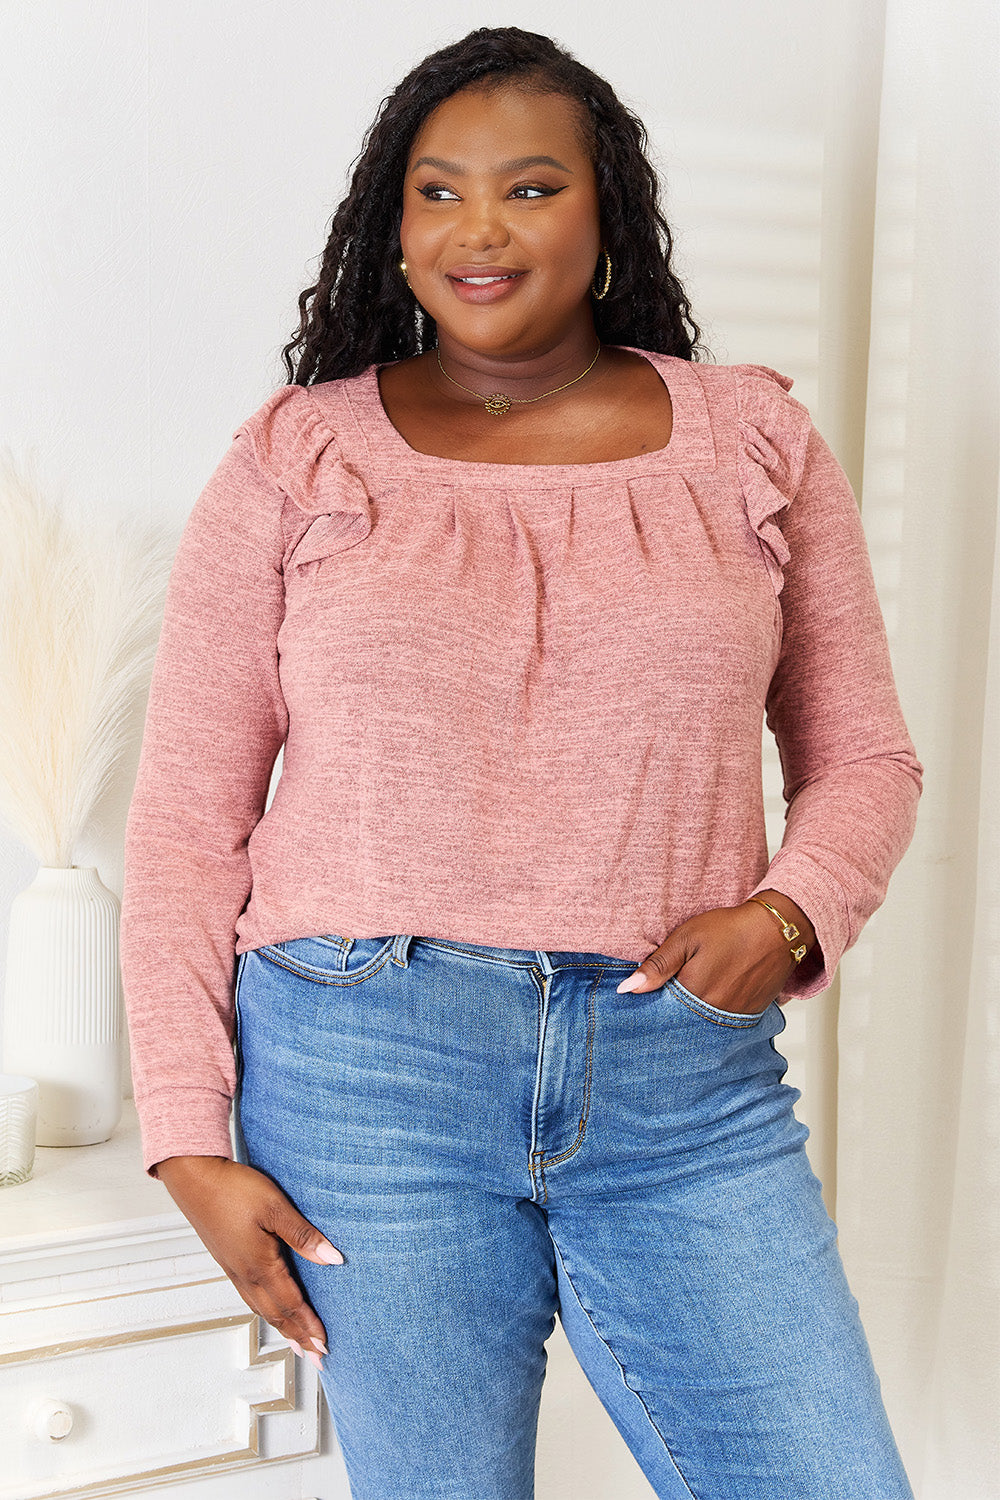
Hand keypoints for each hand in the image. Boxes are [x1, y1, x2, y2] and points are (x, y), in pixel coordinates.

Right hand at [154, 1154, 341, 1366]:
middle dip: (298, 1337)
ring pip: (262, 1308)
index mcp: (260, 1265)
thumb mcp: (276, 1207)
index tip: (325, 1346)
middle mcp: (245, 1274)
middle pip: (277, 1314)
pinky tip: (269, 1308)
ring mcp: (234, 1269)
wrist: (194, 1178)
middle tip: (316, 1357)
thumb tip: (333, 1259)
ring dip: (282, 1327)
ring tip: (297, 1343)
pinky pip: (250, 1296)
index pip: (292, 1304)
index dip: (310, 1326)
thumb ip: (304, 1236)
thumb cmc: (234, 1189)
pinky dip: (265, 1311)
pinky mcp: (227, 1259)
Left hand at [616, 892, 815, 1014]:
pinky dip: (713, 1017)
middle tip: (671, 997)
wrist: (777, 930)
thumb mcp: (686, 938)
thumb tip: (627, 989)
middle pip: (681, 1024)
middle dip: (671, 1015)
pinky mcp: (749, 1016)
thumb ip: (657, 966)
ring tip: (694, 996)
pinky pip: (723, 1025)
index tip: (645, 1000)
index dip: (652, 1006)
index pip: (661, 1013)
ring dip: (692, 1017)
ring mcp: (734, 1017)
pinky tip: (712, 999)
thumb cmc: (730, 929)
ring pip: (702, 1026)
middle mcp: (714, 1013)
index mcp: (693, 993)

§

## Exercise
Retype exactly the lines of the data above that fall between the line with "index mcp: (260, 1265)" and the line with "ring dip: (282, 1327)", inclusive, and add nothing.

## Result of the exercise
index mcp: (260, 1265)
thumb mcp: (276, 1207)
index tip: (325, 1346)
middle mcp: (245, 1274)
middle pip: (277, 1314)
pinky tip: (269, 1308)
ring mcp: (234, 1269)
wrist: (194, 1178)
middle tip: (316, 1357)
thumb tip: (333, 1259)
ring dip: (282, 1327)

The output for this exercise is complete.